All of this is bit twiddling, though
|Date:||November 11th, 2006 05:12 pm (UTC)|| |
I believe you're wrong regarding "switch": recall that case statements cascade and that the cascade has to be explicitly stopped with a break statement. Thus, the compiler has to iterate through all of the cases, so the more cases there are the more tests there are to perform on average.
As a first pass, it is
better to put more common cases at the front of the list if there are a lot of them, because they will require fewer tests before they're executed. However, a look up table or function dispatch will get you there must quicker.
On using int, if you're zipping through a large array use the smallest type possible, cache loads will eat your cycles otherwise. If you're accessing the same bit of memory sevel times in rapid succession using ints (which will hopefully be aligned) should see a gain.

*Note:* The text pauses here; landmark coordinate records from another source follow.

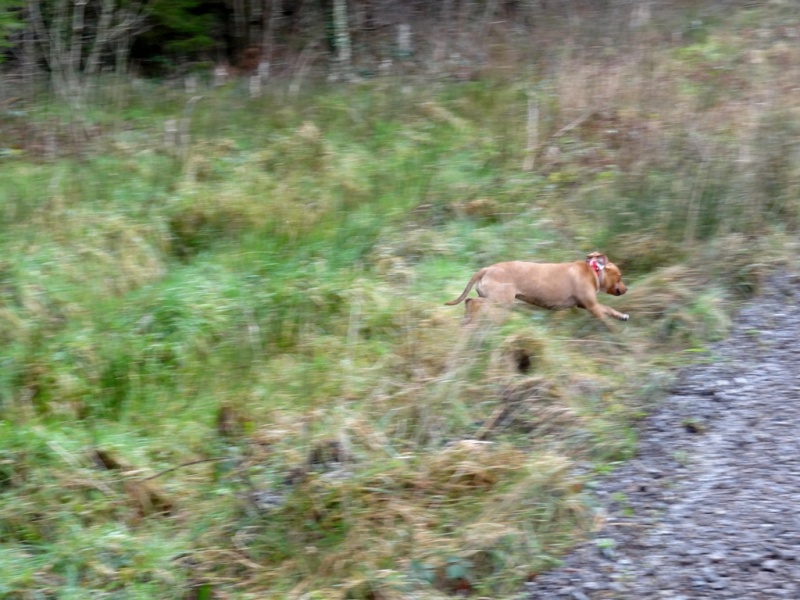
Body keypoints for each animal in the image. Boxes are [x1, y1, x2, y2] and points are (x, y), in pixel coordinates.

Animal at [446, 251, 628, 322]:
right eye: (620, 276)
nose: (626, 289)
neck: (593, 270)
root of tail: (487, 269)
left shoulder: (586, 304)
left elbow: (609, 309)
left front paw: (622, 316)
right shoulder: (592, 306)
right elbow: (606, 314)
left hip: (494, 299)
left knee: (471, 302)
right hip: (501, 301)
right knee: (471, 301)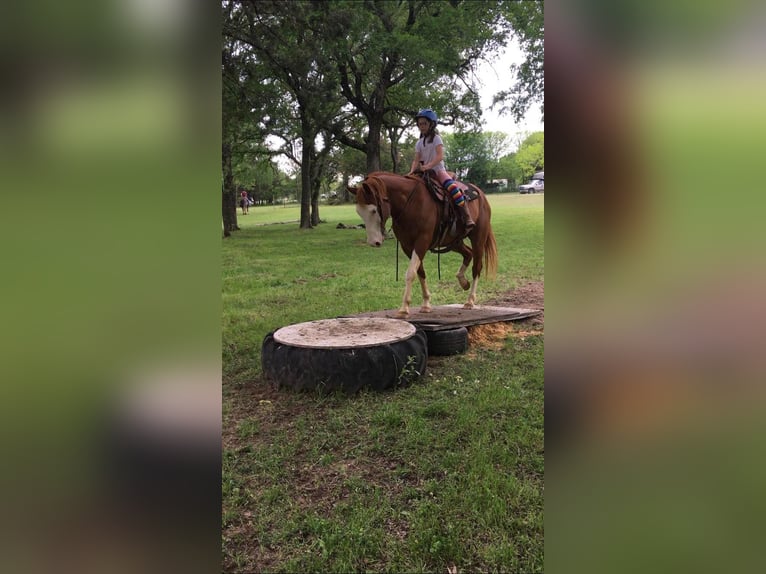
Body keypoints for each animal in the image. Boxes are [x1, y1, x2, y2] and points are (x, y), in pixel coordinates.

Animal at [352, 172, 500, 320]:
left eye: (373, 210)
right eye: (359, 212)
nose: (373, 242)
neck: (410, 203)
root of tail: (481, 194)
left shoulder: (421, 242)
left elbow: (411, 273)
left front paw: (404, 309)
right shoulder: (407, 246)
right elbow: (420, 272)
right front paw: (426, 304)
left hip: (478, 239)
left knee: (477, 267)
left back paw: (470, 300)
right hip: (454, 242)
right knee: (468, 253)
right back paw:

On inlining functions, leave it to the compiler. Give it as much chance to inline as possible, but don't force it. Use profiling mode if your compiler supports it to let it make better choices.

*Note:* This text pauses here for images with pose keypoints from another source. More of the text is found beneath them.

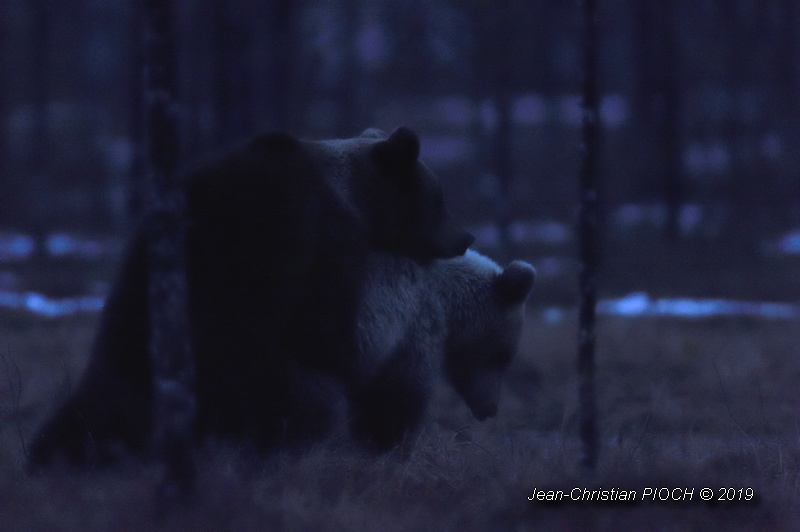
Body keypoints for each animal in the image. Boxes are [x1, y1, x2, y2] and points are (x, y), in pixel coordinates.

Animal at [29, 125, 476, 466]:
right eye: (439, 197)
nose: (466, 237)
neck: (355, 201)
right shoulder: (317, 237)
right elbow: (328, 332)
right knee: (295, 400)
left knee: (92, 407)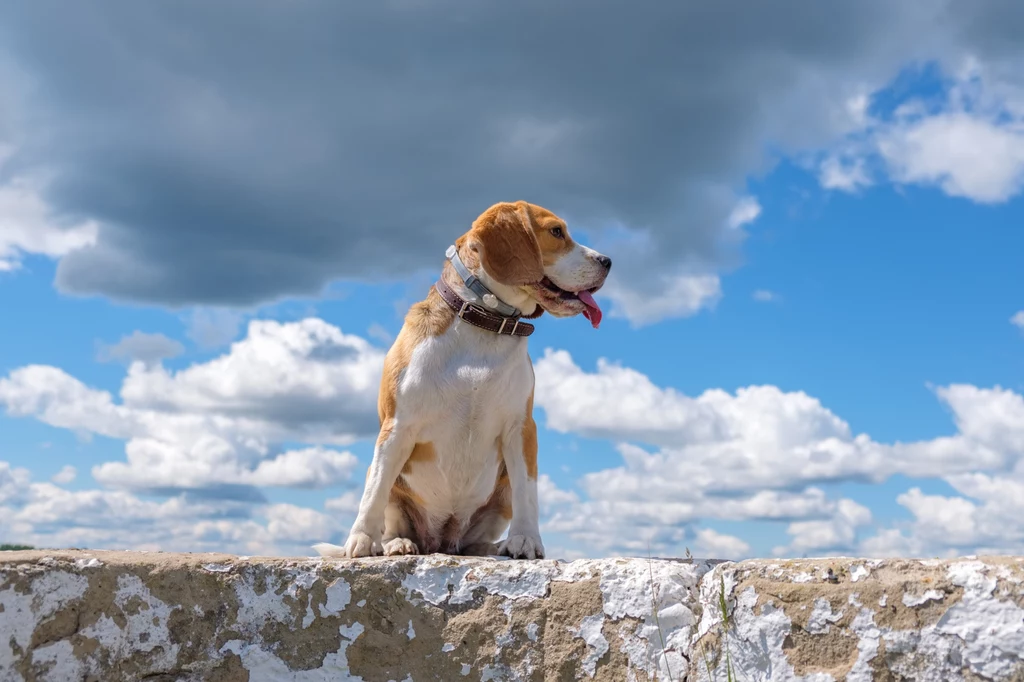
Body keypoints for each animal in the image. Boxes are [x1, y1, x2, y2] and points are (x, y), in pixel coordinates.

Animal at [313, 201, 606, 557]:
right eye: (556, 232)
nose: (607, 261)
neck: (483, 323)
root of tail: (440, 541)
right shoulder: (397, 427)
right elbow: (374, 494)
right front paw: (362, 539)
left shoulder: (521, 428)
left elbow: (528, 493)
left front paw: (525, 539)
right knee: (388, 508)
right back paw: (397, 543)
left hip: (500, 494)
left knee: (478, 537)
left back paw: (492, 547)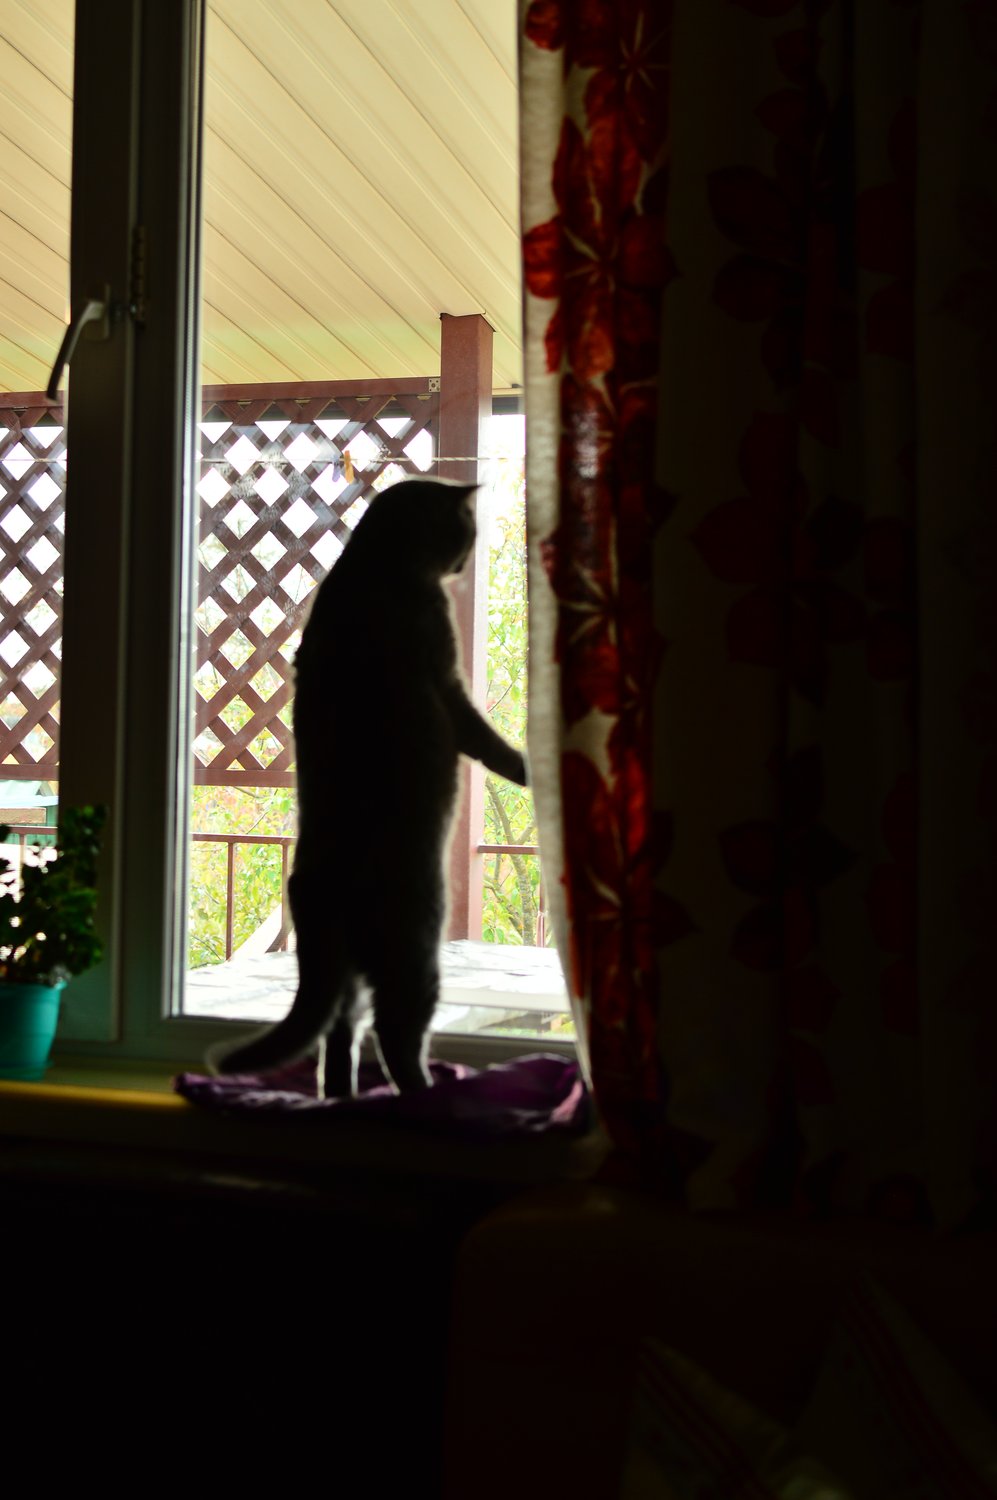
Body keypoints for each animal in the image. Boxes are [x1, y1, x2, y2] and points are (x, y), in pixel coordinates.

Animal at [207, 476, 528, 1096]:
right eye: (466, 529)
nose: (465, 559)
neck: (372, 568)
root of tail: (318, 889)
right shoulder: (447, 675)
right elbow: (487, 742)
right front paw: (528, 767)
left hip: (349, 978)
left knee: (336, 1037)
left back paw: (340, 1098)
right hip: (416, 954)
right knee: (394, 1034)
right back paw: (425, 1096)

The if statement thing is probably best left to the CPU's branch predictor and your compiler.
The for loop optimisation will squeeze a few cycles out of your loop if you're not accessing memory sequentially. Otherwise precaching (if it's being done) will be wasted.
I fully endorse this product and/or event.
|Date:||November 11th, 2006 07:49 pm (UTC)|| |
I was only somewhat skeptical about this article until I got to the bit on "optimizing" if statements. I can't believe how misguided that tip was. What the author completely ignored was the scenario where the bar() function (which you're trying to undo) has some sort of non-local side effect, for example, modifying a file on disk. How exactly do you undo that?
This page is rubbish, it lost me by point 2 but I've reread the if statements 'optimisation' a few times and I still don't get where it's coming from. I endorse what the OP said, really.
|Date:||November 11th, 2006 08:08 pm (UTC)|| |
My thoughts on some of these.
My overall impression is that the linked-to piece has a perscriptive recipe quality to it that's rather nieve. It discusses one aspect of the proposed coding style and doesn't talk about pros or cons, nor does it show a deep understanding of the language.
Re: My thoughts on some of these.
again, you're working on the assumption that the ++a and a++ operators do the same thing and there is no requirement or guarantee that that will ever happen
this entire discussion over a++ v. ++a is even more ridiculous since the optimizer does dead code elimination, meaning that returns that are never used won't be done in the first place.
|Date:||November 12th, 2006 09:14 pm (UTC)|| |
|(Link)|Make Local Functions Static - actually, they should be put into an anonymous namespace. The only time I use a static variable is for something like singletons.
What's the difference between the 2? AFAIK, both have the same effect: the function will only be usable in that compilation unit?
Couple of minor differences:
* You can have class & type definitions in the anonymous namespace, that are guaranteed never to be linked.
* Symbols in the anonymous namespace are guaranteed to take precidence over the same ones that happen to be defined elsewhere. Pretty unusual for this to be an issue though.
In spirit they're the same thing, the anonymous namespace is the 'modern' way of doing it.